## Action item
The answer must be an exact copy of every entry, with no pictures in it.

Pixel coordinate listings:
--------------------------------------------------

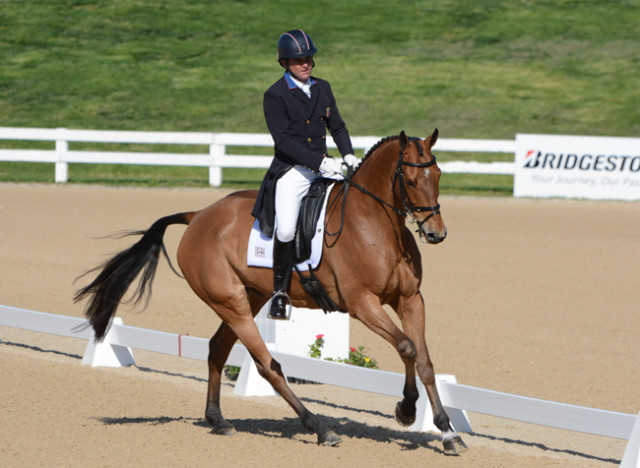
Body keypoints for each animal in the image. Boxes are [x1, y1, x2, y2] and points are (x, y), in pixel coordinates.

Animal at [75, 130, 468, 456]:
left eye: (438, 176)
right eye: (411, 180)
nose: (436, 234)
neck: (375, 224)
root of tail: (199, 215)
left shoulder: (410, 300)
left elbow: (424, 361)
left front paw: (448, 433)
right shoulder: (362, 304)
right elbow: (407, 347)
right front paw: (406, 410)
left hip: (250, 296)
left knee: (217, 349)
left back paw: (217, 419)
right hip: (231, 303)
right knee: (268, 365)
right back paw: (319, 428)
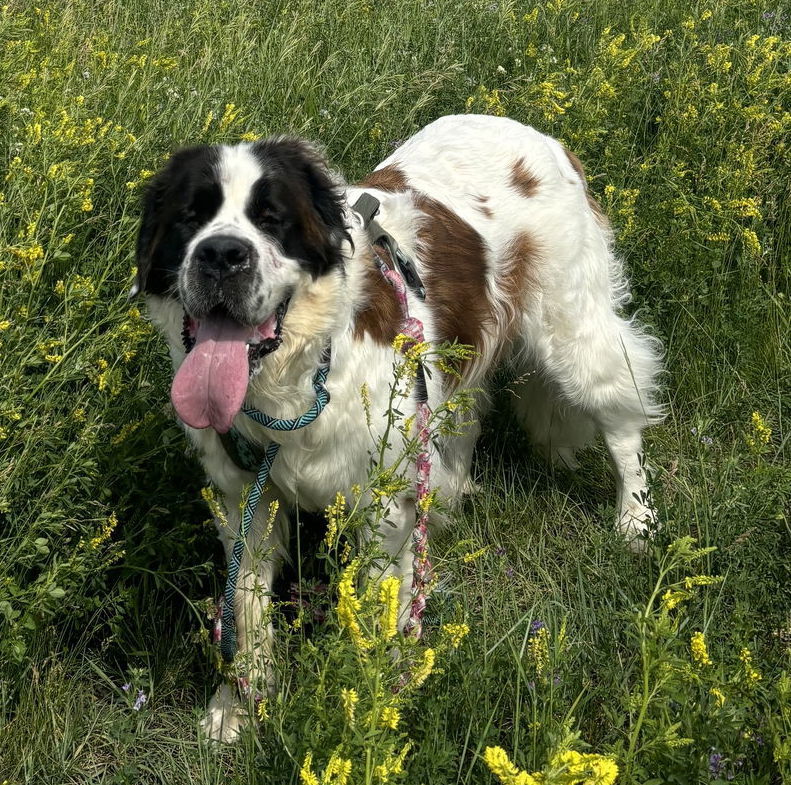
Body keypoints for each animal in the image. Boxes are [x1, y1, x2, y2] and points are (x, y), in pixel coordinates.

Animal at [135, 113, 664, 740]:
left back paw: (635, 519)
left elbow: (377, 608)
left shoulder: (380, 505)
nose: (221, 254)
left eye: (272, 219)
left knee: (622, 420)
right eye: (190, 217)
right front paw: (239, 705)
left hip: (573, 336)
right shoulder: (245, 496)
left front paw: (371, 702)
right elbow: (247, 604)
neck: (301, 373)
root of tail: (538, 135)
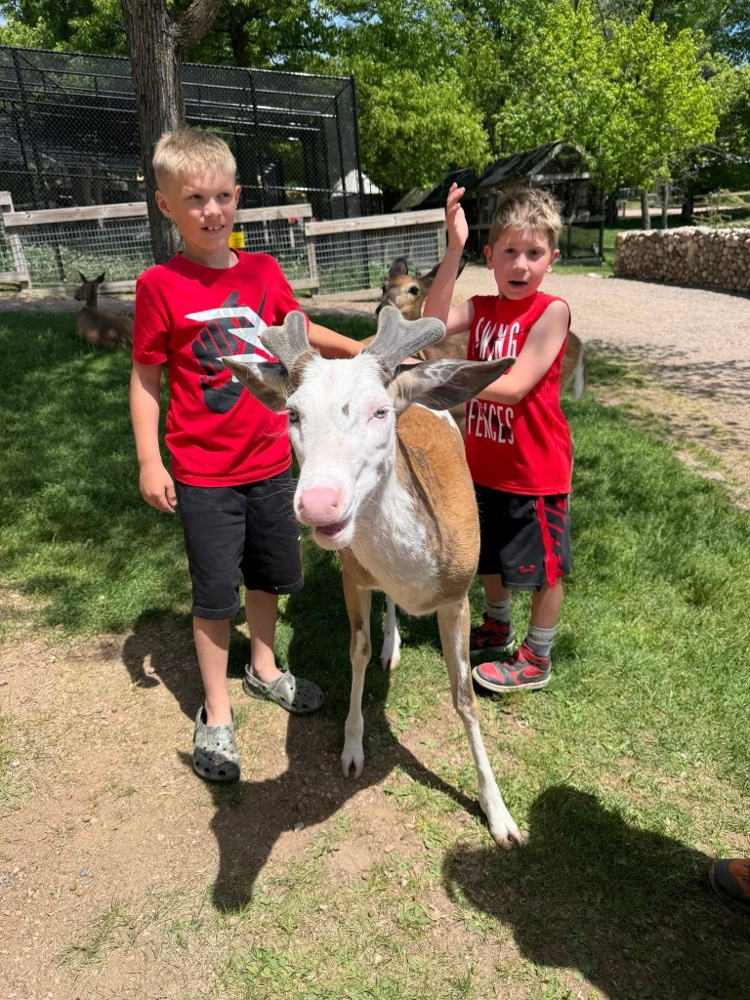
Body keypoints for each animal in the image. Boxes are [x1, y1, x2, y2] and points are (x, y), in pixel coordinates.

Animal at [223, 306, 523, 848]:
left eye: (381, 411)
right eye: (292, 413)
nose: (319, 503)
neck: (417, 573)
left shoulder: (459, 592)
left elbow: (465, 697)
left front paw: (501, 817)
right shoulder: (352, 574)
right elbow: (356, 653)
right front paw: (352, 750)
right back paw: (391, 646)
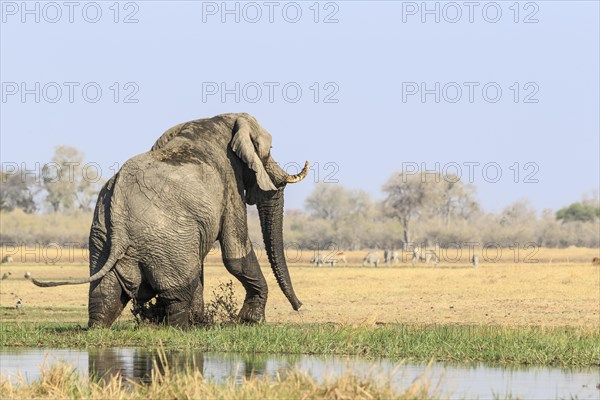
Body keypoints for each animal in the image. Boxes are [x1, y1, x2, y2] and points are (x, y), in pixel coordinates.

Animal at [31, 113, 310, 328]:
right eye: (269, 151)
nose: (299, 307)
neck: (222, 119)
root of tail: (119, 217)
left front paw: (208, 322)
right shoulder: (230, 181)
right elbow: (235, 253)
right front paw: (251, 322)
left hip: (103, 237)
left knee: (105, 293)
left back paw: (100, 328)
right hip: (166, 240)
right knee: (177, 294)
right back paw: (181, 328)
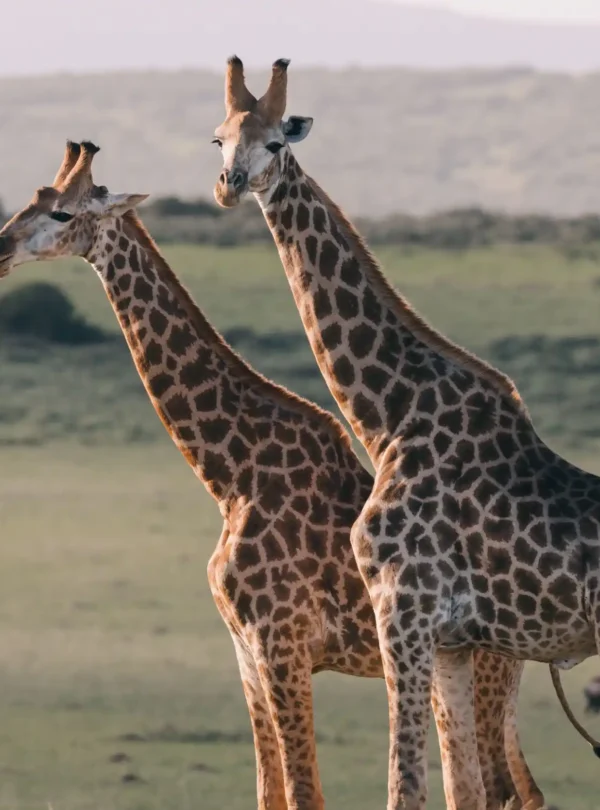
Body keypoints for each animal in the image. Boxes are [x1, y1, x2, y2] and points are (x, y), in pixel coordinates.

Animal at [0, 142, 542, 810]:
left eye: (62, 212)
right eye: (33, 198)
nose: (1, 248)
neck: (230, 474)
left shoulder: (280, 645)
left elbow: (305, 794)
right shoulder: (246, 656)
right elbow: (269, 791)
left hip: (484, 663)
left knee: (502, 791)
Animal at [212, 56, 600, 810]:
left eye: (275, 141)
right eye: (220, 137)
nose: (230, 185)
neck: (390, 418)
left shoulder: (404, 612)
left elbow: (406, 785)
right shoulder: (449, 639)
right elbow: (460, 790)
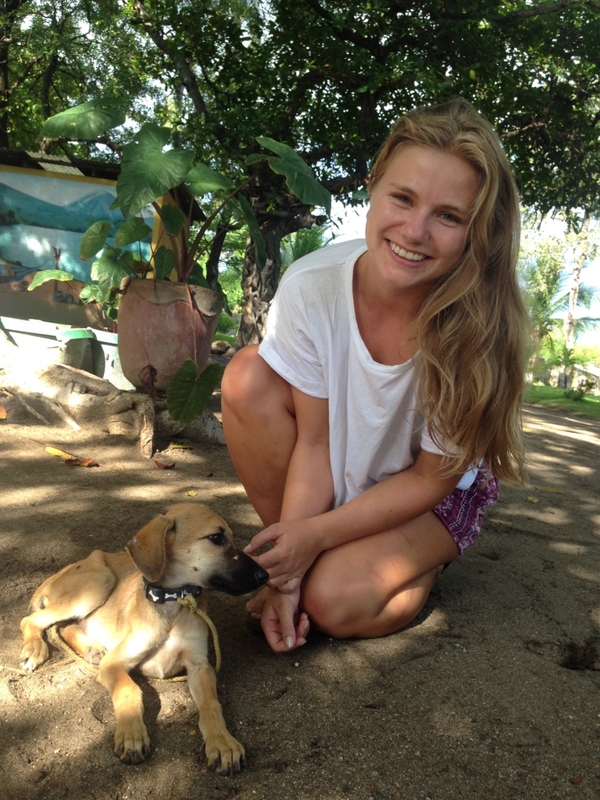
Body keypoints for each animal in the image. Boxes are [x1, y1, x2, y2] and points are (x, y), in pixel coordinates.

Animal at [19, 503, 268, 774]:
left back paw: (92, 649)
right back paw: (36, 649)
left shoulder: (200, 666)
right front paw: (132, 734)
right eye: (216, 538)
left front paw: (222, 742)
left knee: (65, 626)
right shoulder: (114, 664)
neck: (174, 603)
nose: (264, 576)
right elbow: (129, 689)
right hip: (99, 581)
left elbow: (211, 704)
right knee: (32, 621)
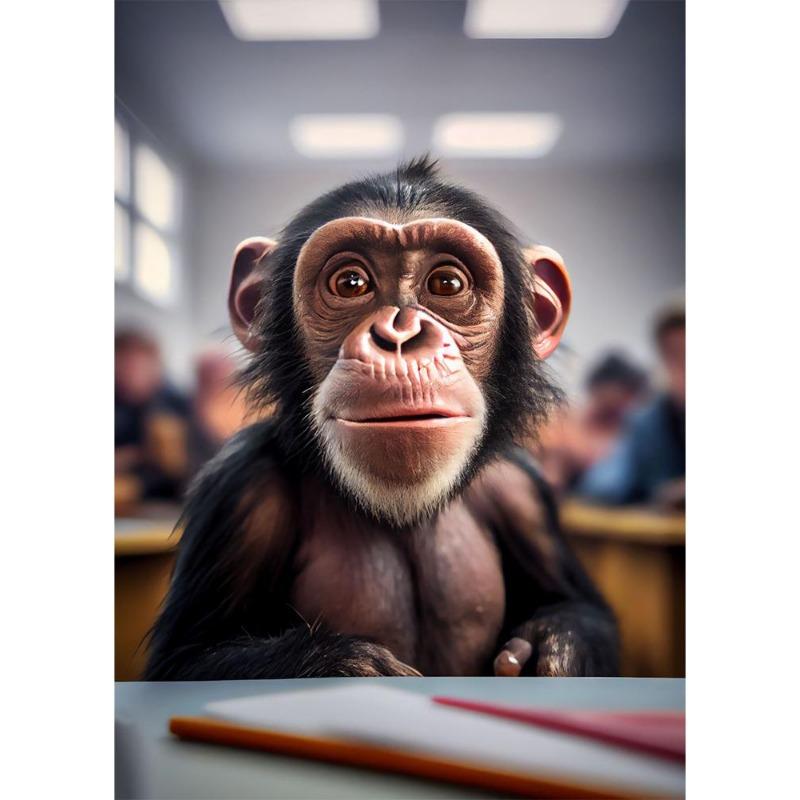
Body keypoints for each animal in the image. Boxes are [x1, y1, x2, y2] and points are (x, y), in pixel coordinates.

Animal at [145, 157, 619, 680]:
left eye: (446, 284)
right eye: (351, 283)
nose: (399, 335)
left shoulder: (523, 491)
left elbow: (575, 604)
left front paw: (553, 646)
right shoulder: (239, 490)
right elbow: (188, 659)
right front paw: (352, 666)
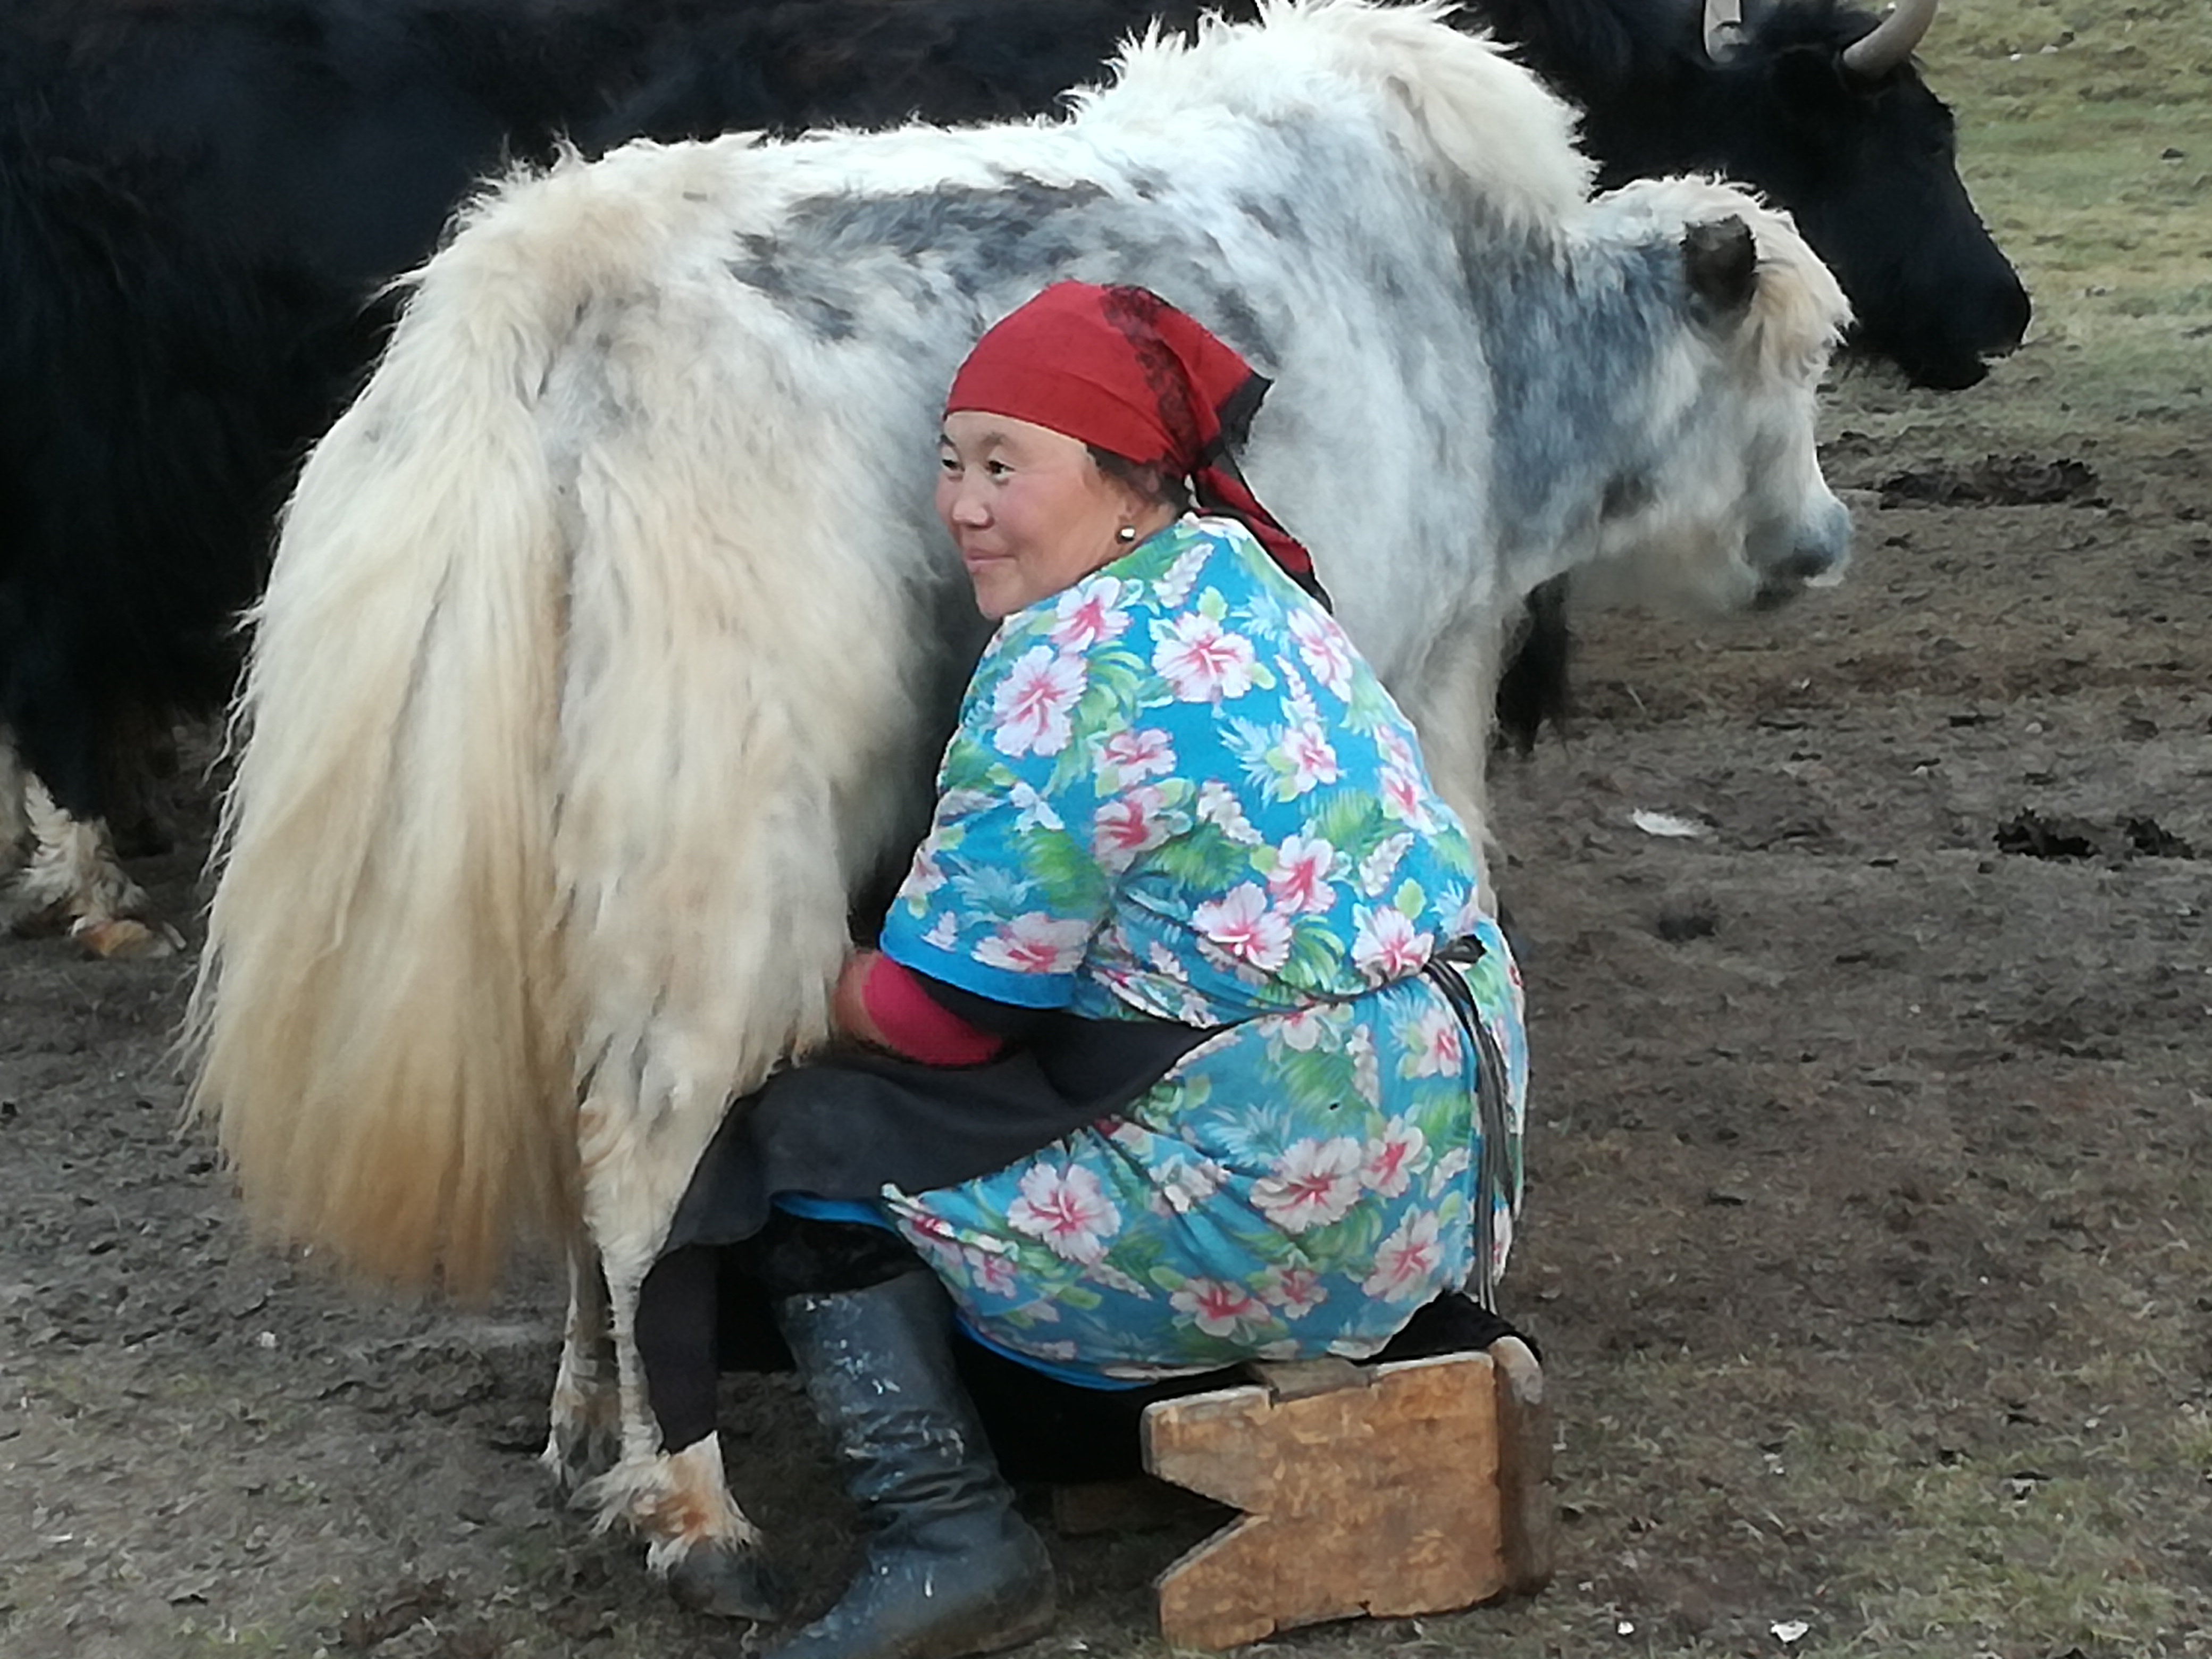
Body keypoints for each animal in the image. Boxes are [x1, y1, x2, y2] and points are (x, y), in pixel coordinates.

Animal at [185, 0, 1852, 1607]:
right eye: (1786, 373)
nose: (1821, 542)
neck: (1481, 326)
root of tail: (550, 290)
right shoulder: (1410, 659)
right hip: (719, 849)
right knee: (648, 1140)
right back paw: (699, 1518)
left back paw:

--------------------------------------------------

## Exercise output
Body keypoints for each animal in the image. Boxes are [x1, y1, x2, y2] and points are (x, y), in pixel coordinates.

Animal at [75, 130, 468, 456]:
left eye: (438, 176)
right eye: (411, 180)
nose: (436, 234)
neck: (375, 224)
root of tail: (199, 215)
left shoulder: (410, 300)
left elbow: (424, 361)
left front paw: (448, 433)
right shoulder: (362, 304)
right elbow: (407, 347)
right front paw: (406, 410)
left hip: (250, 296)
left knee: (217, 349)
left back paw: (217, 419)
right hip: (231, 303)
right knee: (268, 365)
right back paw: (319, 428)
Body keypoints for each animal in the image. Boxes are [x1, y1, x2, y2] and points are (x, y), in pixel coordinates.

Animal at [135, 113, 664, 740]:
left back paw: (635, 519)
left elbow: (377, 608)
left shoulder: (380, 505)
nose: (221, 254)
left eye: (272, 219)
left knee: (622, 420)
right eye: (190, 217)
right front paw: (239, 705)
left hip: (573, 336)
right shoulder: (245, 496)
left front paw: (371, 702)
right elbow: (247, 604)
neck: (301, 373)
root of tail: (538, 135)
Body keypoints for each animal in the image. Boxes are [x1, y1, x2, y2] and points are (x, y), in pixel coordinates.

Animal at [223, 306, 523, 848]:
left eye: (381, 411)
right eye: (292, 413)
nose: (319, 503)
neck: (417, 573)
left shoulder: (459, 592)
left elbow: (465, 697)
left front paw: (501, 817)
right shoulder: (352, 574)
right elbow: (356, 653)
right front paw: (352, 750)
right back paw: (391, 646)
Body keypoints for each animal in the image. Boxes are [x1, y1, x2, y2] and points are (x, y), in pixel coordinates.

Animal at [31, 113, 310, 328]:
right eye: (269, 151)
nose: (299, 307)
neck: (222, 119)
root of tail: (119, 217)
left front paw: (208, 322)
right shoulder: (230, 181)
right elbow: (235, 253)
right front paw: (251, 322)
left hip: (103, 237)
left knee: (105, 293)
left back paw: (100, 328)
right hip: (166, 240)
right knee: (177, 294)
right back paw: (181, 328)
Body keypoints for each animal in the image. Boxes are [x1, y1, x2, y2] and points are (x, y), in pixel coordinates.

Animal at [0, 142, 542, 810]:
left eye: (62, 212)
right eye: (33, 198)
nose: (1, 248)
neck: (230, 474)
left shoulder: (280, 645)
left elbow: (305, 794)
right shoulder: (246, 656)
right elbow: (269, 791)
left hip: (484, 663)
left knee: (502, 791)
Animal at [212, 56, 600, 810]:
left eye: (275, 141)
right eye: (220, 137)
nose: (230, 185)
neck: (390, 418)
left shoulder: (404, 612)
left elbow: (406, 785)
right shoulder: (449, 639)
right elbow: (460, 790)
Body keypoints for each animal in the image. Boxes are [x1, y1, x2, y2] and points are (x, y), in pixel coordinates.

Animal at [19, 503, 268, 774]:
left back paw: (92, 649)
right back paw: (36, 649)
left shoulder: (200, 666)
right front paw: (132, 734)
right eye: (216, 538)
left front paw: (222, 742)
left knee: (65, 626)
right shoulder: (114, 664)
neck: (174, 603)
nose: (264, 576)
right elbow: (129, 689)
right hip: (99, 581)
left elbow: (211, 704)
right knee: (32, 621)
Body keypoints for each animal in the image. Boxes are [x1, y1, x2, y2] and points are (x, y), in pixel coordinates.

Animal at [145, 157, 619, 680]:
left eye: (446, 284)
right eye: (351, 283)
nose: (399, 335)
left shoulder: (523, 491)
left elbow: (575, 604)
left front paw: (553, 646)
right shoulder: (239, 490)
right elbow: (188, 659)
right front paw: (352, 666)
Body keypoints for each animal in the image. Boxes are [x1, y1, x2, y2] and points are (x, y), in pixel coordinates.

Animal at [185, 0, 1852, 1607]:
right eye: (1786, 373)
nose: (1821, 542)
neck: (1481, 326)
root of tail: (550, 290)
right shoulder: (1410, 659)
right hip: (719, 849)
right knee: (648, 1140)
right back paw: (699, 1518)
left back paw:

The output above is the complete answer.